POKAŹNE ZWYCIĘSTWO Z SZYMBARKIEM!
W niedziele 23 maja nasza drużyna rozegrała kolejny mecz w ramach rundy wiosennej KEEZA Klasy A Gorlice. Tym razem naszym rywalem był zespół LKS-u Szymbark. Celem naszego zespołu były trzy punkty - drużyna przeciwna spotkanie rozpoczęła grając siedmioma zawodnikami w polu + bramkarz - jednak mimo znacznego osłabienia stwarzali zagrożenie pod bramką Krzysztofa Kudłatego.
Na pierwszą bramkę nie trzeba było długo czekać - już w szóstej minucie spotkania bramkę otwierającą wynik zdobył nasz kapitan Dawid Tarka. W kolejnych minutach nasi zawodnicy stwarzali kolejne sytuacje bramkowe.
W piętnastej minucie spotkania sfaulowany w polu karnym gości zostaje Szymon Luksa - decyzją zespołu do rzutu karnego wyznaczony zostaje Szymon Luksa. Niestety pudłuje :(. Osłabiona drużyna Szymbarku dzielnie stwarzała sytuacje bramkowe - jednak nasza obrona chłodziła ich zapędy.
W 44 minucie spotkania Marcin Tarka próbuje podwyższyć wynik jednak piłka odbita od bramkarza pada w pobliżu bramki - do piłki dobiega Szymon Kosiba i zdobywa bramkę na 2:0 - i z takim wynikiem drużyna zeszła do szatni na przerwę.
W przerwie w drużynie Nafty dokonane zostały pierwsze zmiany - w miejsce trenera Sławomira Luksy pojawił się Dominik Ludwin oraz Tomasz Ludwin został zmieniony przez Pawła Woźniaka. Drużyna gości uzupełniła skład kolejnym zawodnikiem w polu.
Po dziesięciu minutach drugiej części spotkania bramkę na 3:0 strzałem zza pola karnego zdobył Dawid Tarka. Cztery minuty później Damian Karp uderza z daleka piłkę - ta odbija się od bramkarza i bramkę na 4:0 zdobywa Mateusz Gawlak. W kolejnych minutach drużyny stwarzały kolejne okazje.
W 70 minucie strzałem głową bramkarza Szymbarku pokonuje Marcin Tara - mamy 5:0. Po bramce w drużynie Nafty doszło do kolejnej zmiany - w miejsce Damiana Karpa pojawia się Karol Pawski. Nafciarze naciskają - chcą zdobyć kolejne bramki. W 80 minucie spotkania trener Luksa dokonuje kolejnej zmiany - w miejsce Krzysztofa Kudłatego pojawia się Damian Kosiba.

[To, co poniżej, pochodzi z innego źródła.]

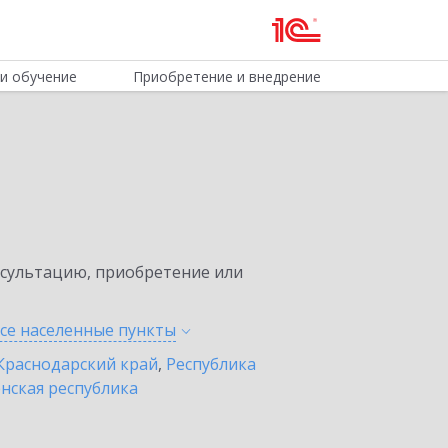
и обучение
Приобретение и внедрение
нсультацию, приобретение или
все населенные
пункты
Краснодарский край
,
Республика
нская республика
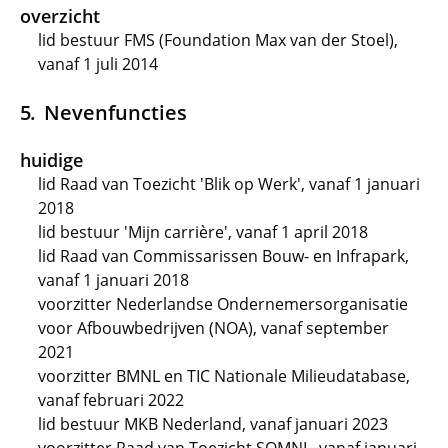
overzicht
lid bestuur FMS (Foundation Max van der Stoel),
vanaf 1 juli 2014
Nevenfuncties
huidige
lid Raad van Toezicht 'Blik op Werk', vanaf 1 januari
2018
lid bestuur 'Mijn carrière', vanaf 1 april 2018
lid Raad van Commissarissen Bouw- en Infrapark,
vanaf 1 januari 2018
voorzitter Nederlandse Ondernemersorganisatie
voor Afbouwbedrijven (NOA), vanaf september
2021
voorzitter BMNL en TIC Nationale Milieudatabase,
vanaf februari 2022
lid bestuur MKB Nederland, vanaf januari 2023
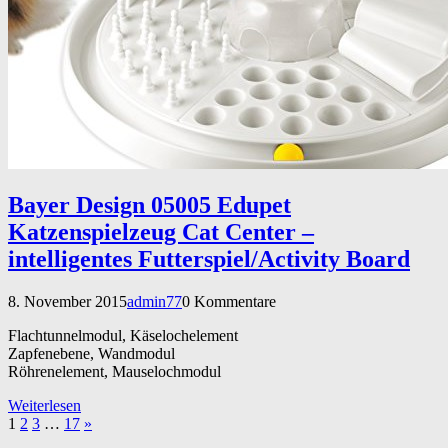
Bayer Design 05005 Edupet
Katzenspielzeug Cat Center –
intelligentes Futterspiel/Activity Board
8. November 2015
admin77
0 Kommentare
Flachtunnelmodul, Käselochelement
Zapfenebene, Wandmodul
Röhrenelement, Mauselochmodul
Weiterlesen
1
2
3
…
17
»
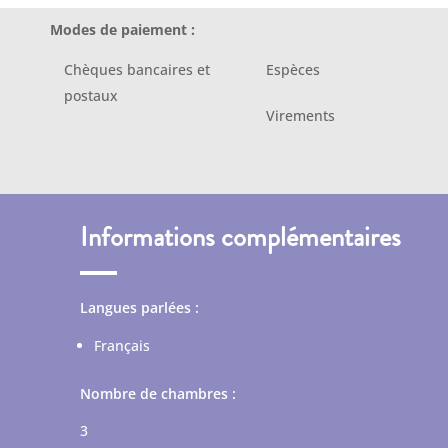
Modes de paiement :
Chèques bancaires et
Espèces
postaux
Virements
Informations complémentaires
Langues parlées :
Français
Nombre de chambres :
3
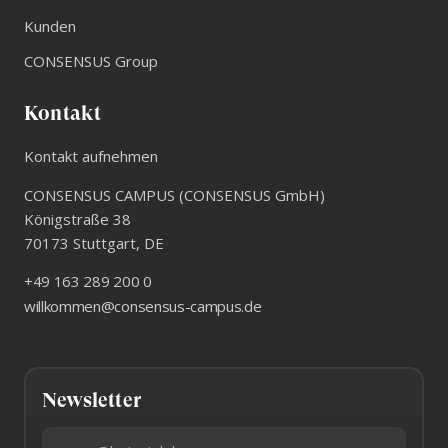
Kunden
CONSENSUS Group
Kontakt
Kontakt aufnehmen
CONSENSUS CAMPUS (CONSENSUS GmbH)
Königstraße 38
70173
Stuttgart
,
DE
+49 163 289 200 0
willkommen@consensus-campus.de
Newsletter
E-Mail-Adresse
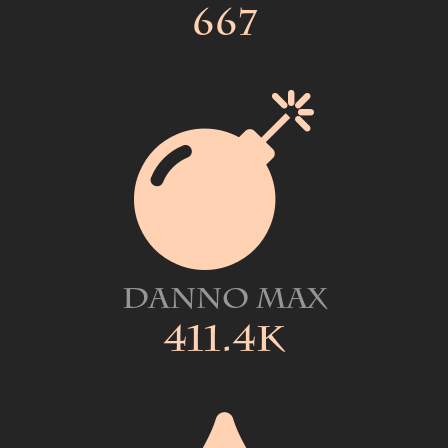
667
Danno Max
411.4k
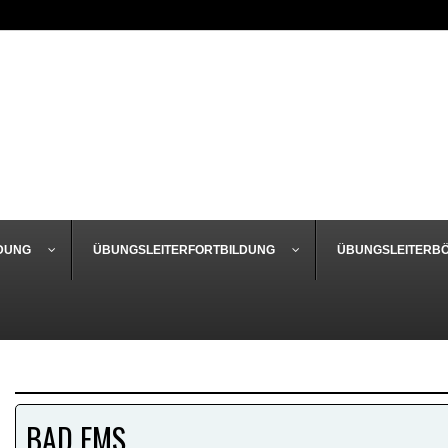
DUNG
ÜBUNGSLEITERFORTBILDUNG
ÜBUNGSLEITERB
BAD EMS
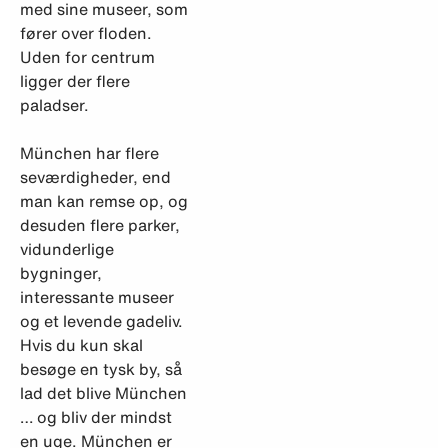
med sine museer, som
fører over floden.
Uden for centrum
ligger der flere
paladser.
München har flere
seværdigheder, end
man kan remse op, og
desuden flere parker,
vidunderlige
bygninger,
interessante museer
og et levende gadeliv.
Hvis du kun skal
besøge en tysk by, så
lad det blive München
… og bliv der mindst
en uge. München er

Minutę później Marcin Tarka próbuje zdobyć bramkę na 6:0, bramkarz broni, piłka robi kozioł, dopada do niej Dawid Tarka tym samym kompletując hattrick. W 86 minucie spotkania w miejsce Patryka Ludwina pojawił się Mateusz Zawadowicz. Mecz zakończył się wynikiem 6:0! Gratulujemy drużynie - pozostaje malutki niedosyt - wynik mógł być zdecydowanie wyższy.
W najbliższą sobotę Nafciarze podejmą u siebie trzecią w tabeli (stan na godzinę 16:30) drużynę Białej Brunary.